• **WHAT YOU ARE ASKED TO DO**: How many lines in the items below contain the string "ankle"? Case counts. Reply with the number alone.

[Opening EXCERPTED RECORDS section]

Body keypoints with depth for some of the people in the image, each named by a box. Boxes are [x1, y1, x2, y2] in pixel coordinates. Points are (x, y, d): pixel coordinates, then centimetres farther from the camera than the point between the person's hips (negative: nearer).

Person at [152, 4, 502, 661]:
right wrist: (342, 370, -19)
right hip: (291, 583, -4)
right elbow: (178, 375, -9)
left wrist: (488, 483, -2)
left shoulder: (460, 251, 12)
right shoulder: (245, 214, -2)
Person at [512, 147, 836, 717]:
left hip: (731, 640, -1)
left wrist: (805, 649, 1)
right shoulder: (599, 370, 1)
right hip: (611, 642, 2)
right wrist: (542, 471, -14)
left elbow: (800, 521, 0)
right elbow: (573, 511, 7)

[Closing EXCERPTED RECORDS section]
[Opening EXCERPTED RECORDS section]

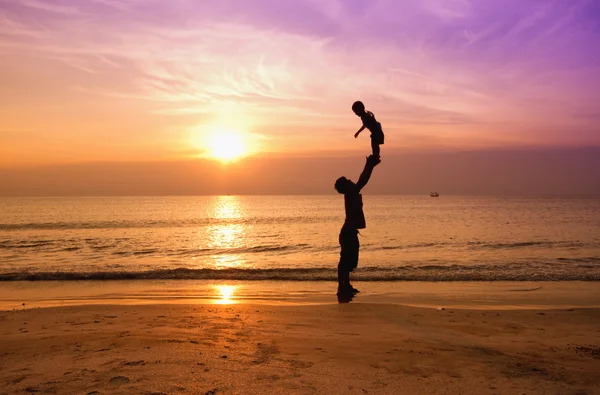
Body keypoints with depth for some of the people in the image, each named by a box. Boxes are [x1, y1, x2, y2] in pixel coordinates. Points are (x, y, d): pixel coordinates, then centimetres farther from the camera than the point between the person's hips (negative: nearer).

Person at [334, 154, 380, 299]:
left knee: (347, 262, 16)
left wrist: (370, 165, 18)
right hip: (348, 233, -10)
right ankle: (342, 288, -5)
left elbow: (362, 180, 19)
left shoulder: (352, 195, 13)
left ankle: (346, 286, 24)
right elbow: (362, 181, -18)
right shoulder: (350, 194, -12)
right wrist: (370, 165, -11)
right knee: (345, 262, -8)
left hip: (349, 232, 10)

[Closing EXCERPTED RECORDS section]
[Opening EXCERPTED RECORDS section]

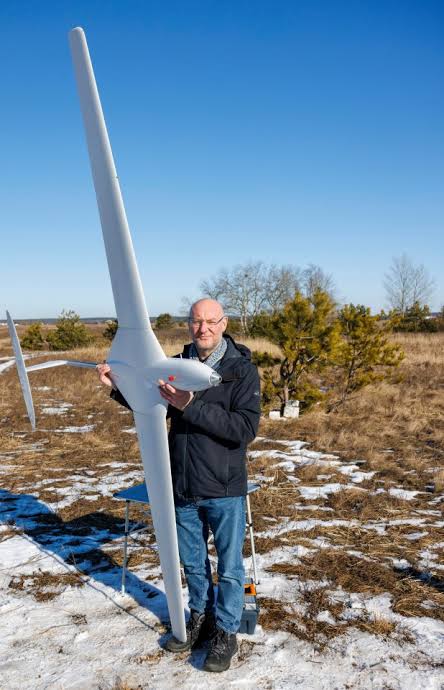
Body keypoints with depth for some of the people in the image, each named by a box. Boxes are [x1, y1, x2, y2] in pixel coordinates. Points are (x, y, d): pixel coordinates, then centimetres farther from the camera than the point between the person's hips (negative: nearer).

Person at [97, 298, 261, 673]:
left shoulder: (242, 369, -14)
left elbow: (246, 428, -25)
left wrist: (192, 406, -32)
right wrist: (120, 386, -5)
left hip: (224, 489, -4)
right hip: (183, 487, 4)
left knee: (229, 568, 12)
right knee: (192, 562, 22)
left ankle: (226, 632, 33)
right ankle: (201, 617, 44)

[Closing EXCERPTED RECORDS section]

• **OUTPUT FOR THIS TASK**: 4